**TASK INSTRUCTIONS**
a) In the data contract schema, reproduce everything from "Specifies the Data" down to "identifier of the data contract.", substituting "unique ID" for "identifier".
b) According to the data contract schema, what format does the noticePeriod property use?

## BEGIN QUOTED PASSAGE

Type object
File match datacontract.yaml datacontract.yml *-datacontract.yaml *-datacontract.yml *.datacontract.yaml *.datacontract.yml datacontract-*.yaml datacontract-*.yml **/datacontract/*.yml **/datacontract/*.yaml **/datacontracts/*.yml **/datacontracts/*.yaml
Schema URL https://catalog.lintel.tools/schemas/schemastore/data-contract-specification/latest.json
Source https://raw.githubusercontent.com/datacontract/datacontract-specification/main/datacontract.schema.json

Validate with Lintel

npx @lintel/lintel check
Type: object

Properties

dataContractSpecification string required

Specifies the Data Contract Specification being used.

Values: "1.2.1" "1.2.0" "1.1.0" "0.9.3" "0.9.2" "0.9.1" "0.9.0"
id string required

Specifies the identifier of the data contract.

info object required

Metadata and life cycle information about the data contract.

6 nested properties
title string required

The title of the data contract.

version string required

The version of the data contract document (which is distinct from the Data Contract Specification version or the Data Product implementation version).

status string

The status of the data contract. Can be proposed, in development, active, retired.

Examples: "proposed", "in development", "active", "deprecated", "retired"
description string

A description of the data contract.

owner string

The owner or team responsible for managing the data contract and providing the data.

contact object

Contact information for the data contract.

3 nested properties
name string

The identifying name of the contact person/organization.

url string

The URL pointing to the contact information. This MUST be in the form of a URL.

format=uri
email string

The email address of the contact person/organization. This MUST be in the form of an email address.

format=email
servers Record<string, object>

Information about the servers.

terms object

The terms and conditions of the data contract.

5 nested properties
usage string

The usage describes the way the data is expected to be used. Can contain business and technical information.

limitations string

The limitations describe the restrictions on how the data can be used, can be technical or restrictions on what the data may not be used for.

policies object[]

The limitations describe the restrictions on how the data can be used, can be technical or restrictions on what the data may not be used for.

billing string

The billing describes the pricing model for using the data, such as whether it's free, having a monthly fee, or metered pay-per-use.

noticePeriod string

The period of time that must be given by either party to terminate or modify a data usage agreement. Uses ISO-8601 period format, e.g., 'P3M' for a period of three months.

models Record<string, object>

Specifies the logical data model. Use the models name (e.g., the table name) as the key.

definitions Record<string, object>

Clear and concise explanations of syntax, semantic, and classification of business objects in a given domain.

servicelevels object

Specifies the service level agreements for the provided data, including availability, data retention policies, latency requirements, data freshness, update frequency, support availability, and backup policies.

7 nested properties
availability object

Availability refers to the promise or guarantee by the service provider about the uptime of the system that provides the data.

2 nested properties
description string

An optional string describing the availability service level.

percentage string

An optional string describing the guaranteed uptime in percent (e.g., 99.9%)

pattern=^\d+(\.\d+)?%$
retention object

Retention covers the period how long data will be available.

4 nested properties
description string

An optional string describing the retention service level.

period string

An optional period of time, how long data is available. Supported formats: Simple duration (e.g., 1 year, 30d) and ISO 8601 duration (e.g, P1Y).

unlimited boolean

An optional indicator that data is kept forever.

## END QUOTED PASSAGE
## BEGIN DATA EXTRACT

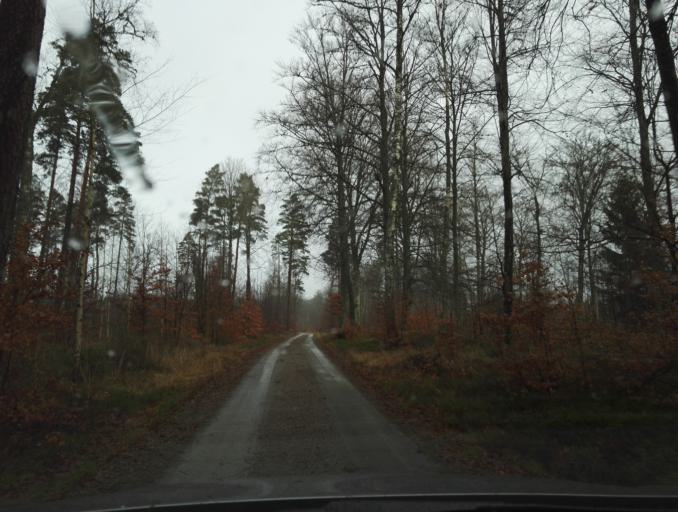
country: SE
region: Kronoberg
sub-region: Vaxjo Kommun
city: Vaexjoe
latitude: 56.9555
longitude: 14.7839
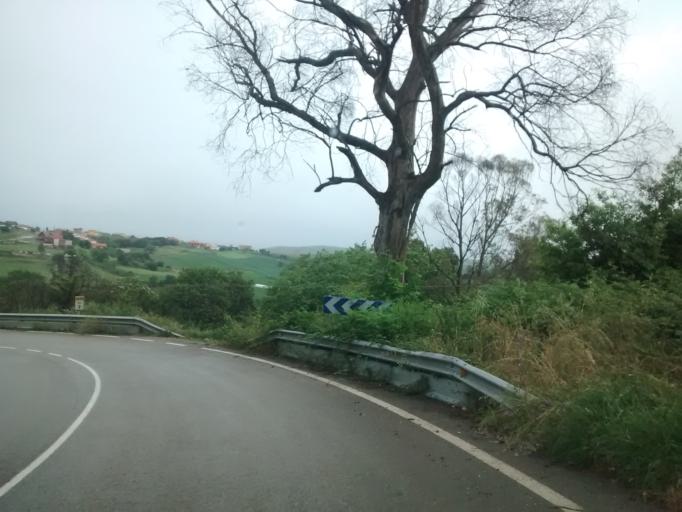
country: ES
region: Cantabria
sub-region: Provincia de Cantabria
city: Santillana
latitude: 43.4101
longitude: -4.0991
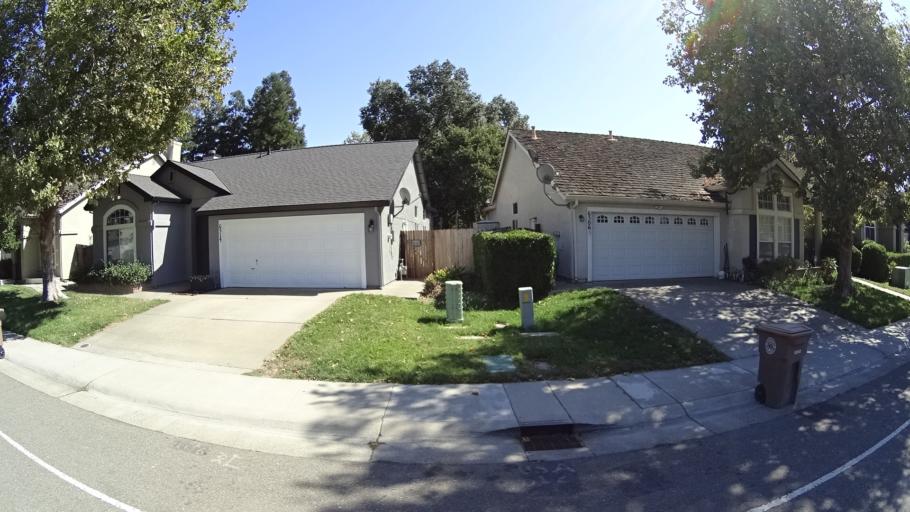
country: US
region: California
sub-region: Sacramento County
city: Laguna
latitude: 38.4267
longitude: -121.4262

## END DATA EXTRACT
## BEGIN DATA EXTRACT

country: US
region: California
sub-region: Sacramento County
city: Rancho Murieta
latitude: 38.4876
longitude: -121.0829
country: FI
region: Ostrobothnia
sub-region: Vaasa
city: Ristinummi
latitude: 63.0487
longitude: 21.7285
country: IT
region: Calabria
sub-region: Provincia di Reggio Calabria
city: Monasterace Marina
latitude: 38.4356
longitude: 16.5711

## END DATA EXTRACT

**RESPONSES TO THE TASKS**
a)
Specifies the Data Contract Specification being used.

Values: "1.2.1" "1.2.0" "1.1.0" "0.9.3" "0.9.2" "0.9.1" "0.9.0"
id string required

Specifies the unique ID of the data contract.

b) The ISO-8601 period format.